Work required: The word "with" occurs in some lines of the listing. Copy those lines.

(Data shown Opens)

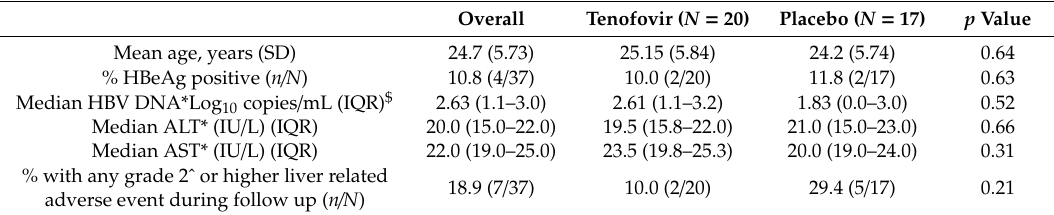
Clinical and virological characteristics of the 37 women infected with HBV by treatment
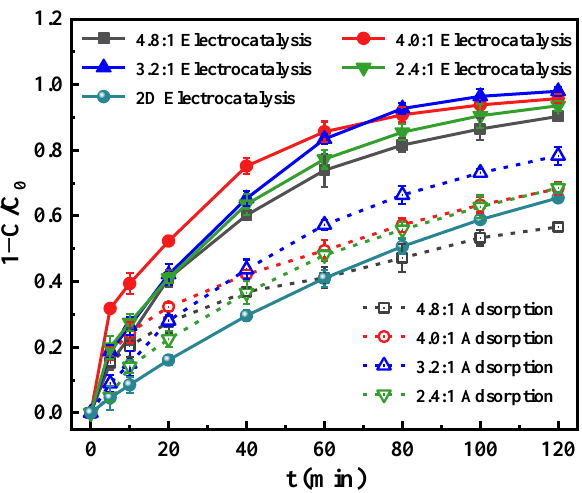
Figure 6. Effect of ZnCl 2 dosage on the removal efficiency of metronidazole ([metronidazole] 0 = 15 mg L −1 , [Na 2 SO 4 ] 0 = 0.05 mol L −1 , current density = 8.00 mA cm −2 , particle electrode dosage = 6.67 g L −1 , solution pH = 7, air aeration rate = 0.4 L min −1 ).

(Data shown Closes)
(Data shown Opens)

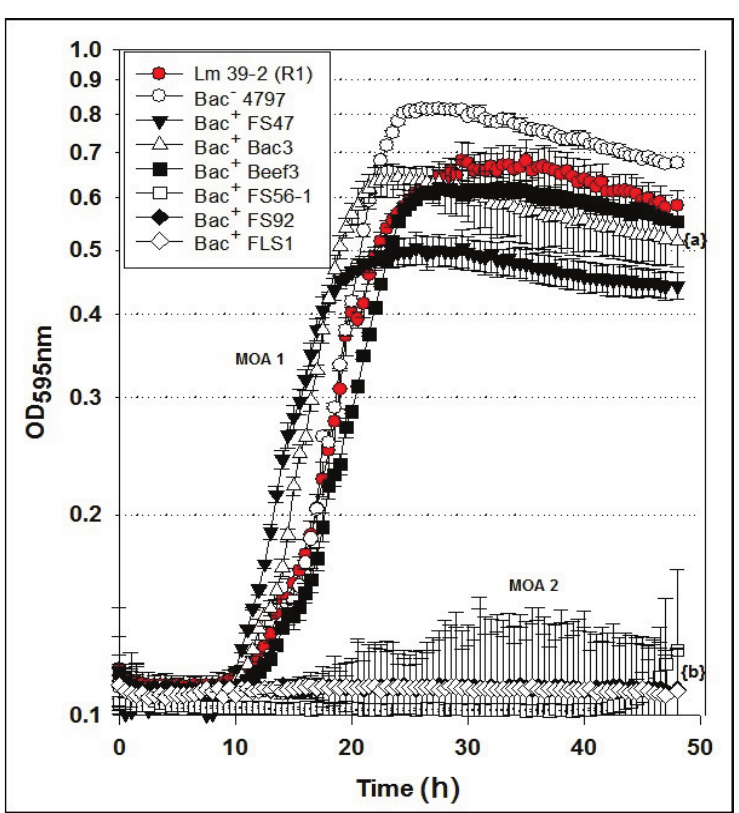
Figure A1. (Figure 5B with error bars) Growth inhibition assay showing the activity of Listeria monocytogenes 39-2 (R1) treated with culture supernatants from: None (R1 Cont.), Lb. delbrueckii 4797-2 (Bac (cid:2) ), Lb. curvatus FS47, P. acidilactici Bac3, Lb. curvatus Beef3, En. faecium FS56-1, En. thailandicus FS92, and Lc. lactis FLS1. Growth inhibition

(Data shown Closes)

Solution for this exercise:
Clinical and virological characteristics of the 37 women infected with HBV by treatment
Figure A1. (Figure 5B with error bars) Growth inhibition assay showing the activity of Listeria monocytogenes 39-2 (R1) treated with culture supernatants from: None (R1 Cont.), Lb. delbrueckii 4797-2 (Bac (cid:2) ), Lb. curvatus FS47, P. acidilactici Bac3, Lb. curvatus Beef3, En. faecium FS56-1, En. thailandicus FS92, and Lc. lactis FLS1. Growth inhibition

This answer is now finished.